**Trecho fornecido:**
Alessandra Del`Agnese
Alessandra Del`Agnese
Alessandra Del`Agnese

A DITADURA CAPILAR E A NOSTALGIA DA TOUCA TÉRMICA


Por: | 12/07/2026


   Acordei cedo, com aquela pontada de culpa que só a agenda apertada de um salão de beleza consegue impor. Hora marcada, destino selado: lavar e hidratar os cabelos. Uma rotina que, em tempos idos, era um mero capricho, hoje se transformou numa odisseia de escolhas e preços que fariam um agiota corar. E lá estava eu, diante do espelho, ou melhor, diante de uma prateleira que mais parecia a seção de cosméticos de um duty free, só que sem a parte do duty.

     Lembrei-me dos tempos em que o universo capilar se resumia a cinco, talvez seis, marcas de xampu e condicionador. A vida era simples, as opções, limitadas, e a decisão, instantânea. Não havia dilemas existenciais entre ‘reparação total’ e ‘brilho espelhado’. Era lavar, enxaguar e pronto. A grande revolução, se é que podemos chamar assim, foi o ‘três em um’. Uma heresia para os puristas, uma praticidade para os apressados. Mas, ah, que saudade daquela inocência pré-nanotecnologia!

     Hoje, o salão é um templo de consumo, um labirinto de frascos e promessas milagrosas. ‘Shampoos que chegam a marcar 500 reais’, você ouve a voz da minha memória, quase um lamento. Quinhentos reais! Para lavar o cabelo! Em que momento a higiene virou investimento de risco? Cadê a simplicidade? Cadê a touca térmica? Aquela relíquia plástica, barata, que nos fazia sentir um perigo iminente de eletrocussão, mas que cumpria seu papel com uma honestidade brutal. Era o ápice da tecnologia caseira, o auge do ‘faça você mesma’ com um toque de aventura.

   Agora, é tudo ‘tecnologia nano não sei o quê’, ‘moléculas inteligentes’ e ‘ativos botânicos colhidos na lua cheia’. Uma linguagem que mais parece bula de remédio do que descrição de produto. E a gente, feito gado, aceita. Aceita o preço, aceita a promessa, aceita a complexidade. Porque, no fundo, somos todos reféns da eterna busca pela perfeição, mesmo que essa perfeição venha engarrafada e custe o equivalente a um jantar romântico em Paris.

   Mas, confesso, há um charme perverso nessa nova era. Uma espécie de masoquismo estético que nos empurra para o abismo do consumo. A gente reclama, mas paga. Resmunga, mas experimenta. E, no fim das contas, saímos do salão com os cabelos impecáveis, sim, mas com a alma um pouco mais vazia e a carteira, bem, a carteira chorando as pitangas. E a saudade, essa sim, permanece intacta, um fio invisível que nos conecta à simplicidade de um passado onde a touca térmica era a rainha, e o xampu, apenas xampu. Que tempos, meus amigos, que tempos.

Registros do conjunto de dados:

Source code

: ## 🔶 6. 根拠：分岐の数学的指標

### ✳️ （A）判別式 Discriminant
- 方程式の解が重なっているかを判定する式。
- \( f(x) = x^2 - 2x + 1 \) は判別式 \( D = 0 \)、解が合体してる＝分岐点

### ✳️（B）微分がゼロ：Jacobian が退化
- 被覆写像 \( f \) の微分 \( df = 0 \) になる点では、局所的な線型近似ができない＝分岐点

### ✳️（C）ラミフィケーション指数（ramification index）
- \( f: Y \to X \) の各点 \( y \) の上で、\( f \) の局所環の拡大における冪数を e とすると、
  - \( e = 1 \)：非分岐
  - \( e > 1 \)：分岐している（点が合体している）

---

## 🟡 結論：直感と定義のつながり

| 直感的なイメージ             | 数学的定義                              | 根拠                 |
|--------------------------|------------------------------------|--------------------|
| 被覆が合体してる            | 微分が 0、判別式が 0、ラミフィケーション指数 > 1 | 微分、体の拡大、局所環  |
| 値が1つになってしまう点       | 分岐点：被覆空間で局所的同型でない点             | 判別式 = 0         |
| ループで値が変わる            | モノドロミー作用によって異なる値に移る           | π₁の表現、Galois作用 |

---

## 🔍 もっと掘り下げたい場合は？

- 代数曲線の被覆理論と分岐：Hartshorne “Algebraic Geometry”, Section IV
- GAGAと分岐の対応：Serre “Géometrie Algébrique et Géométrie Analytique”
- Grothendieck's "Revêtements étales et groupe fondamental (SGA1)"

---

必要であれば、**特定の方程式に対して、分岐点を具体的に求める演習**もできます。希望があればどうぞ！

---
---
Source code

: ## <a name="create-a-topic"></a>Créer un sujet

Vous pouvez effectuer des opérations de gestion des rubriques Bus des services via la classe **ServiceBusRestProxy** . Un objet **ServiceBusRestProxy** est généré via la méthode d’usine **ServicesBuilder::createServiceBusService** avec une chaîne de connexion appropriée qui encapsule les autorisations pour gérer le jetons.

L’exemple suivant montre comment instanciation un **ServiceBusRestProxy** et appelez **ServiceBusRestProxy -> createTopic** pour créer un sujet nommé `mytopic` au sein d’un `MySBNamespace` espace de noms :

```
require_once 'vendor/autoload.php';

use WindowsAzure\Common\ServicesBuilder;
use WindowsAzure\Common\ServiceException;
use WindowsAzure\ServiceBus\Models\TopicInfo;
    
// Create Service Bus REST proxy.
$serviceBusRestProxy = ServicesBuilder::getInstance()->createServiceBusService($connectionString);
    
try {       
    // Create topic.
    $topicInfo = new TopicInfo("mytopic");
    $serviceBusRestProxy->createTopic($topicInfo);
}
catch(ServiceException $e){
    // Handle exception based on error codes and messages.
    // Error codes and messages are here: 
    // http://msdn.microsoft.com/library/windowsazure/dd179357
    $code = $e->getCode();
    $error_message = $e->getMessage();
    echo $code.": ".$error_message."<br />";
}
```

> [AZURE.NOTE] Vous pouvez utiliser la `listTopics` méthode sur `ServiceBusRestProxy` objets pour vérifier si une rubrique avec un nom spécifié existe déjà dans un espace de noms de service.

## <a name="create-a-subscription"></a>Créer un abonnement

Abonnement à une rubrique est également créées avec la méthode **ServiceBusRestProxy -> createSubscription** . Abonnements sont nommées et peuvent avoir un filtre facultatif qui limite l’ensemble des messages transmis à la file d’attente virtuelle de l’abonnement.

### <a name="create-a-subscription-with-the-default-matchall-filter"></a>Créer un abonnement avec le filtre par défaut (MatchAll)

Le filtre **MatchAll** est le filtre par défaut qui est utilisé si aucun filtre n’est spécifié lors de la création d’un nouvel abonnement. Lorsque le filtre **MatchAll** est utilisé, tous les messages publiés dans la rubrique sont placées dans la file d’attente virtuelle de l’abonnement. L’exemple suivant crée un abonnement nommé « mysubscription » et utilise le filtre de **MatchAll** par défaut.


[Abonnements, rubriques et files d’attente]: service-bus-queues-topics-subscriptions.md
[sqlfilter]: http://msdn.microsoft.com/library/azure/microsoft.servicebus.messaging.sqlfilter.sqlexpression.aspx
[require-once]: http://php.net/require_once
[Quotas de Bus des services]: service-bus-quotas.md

**Exercício:**
No parágrafo do trecho que começa com "Agora, é tudo", quais expressões entre aspas descrevem os produtos? As entradas são um material à parte, sem relação com o trecho.

**Área de resposta:**
- ‘tecnologia nano não sei o quê’
- ‘moléculas inteligentes’
- ‘ativos botânicos colhidos na lua cheia’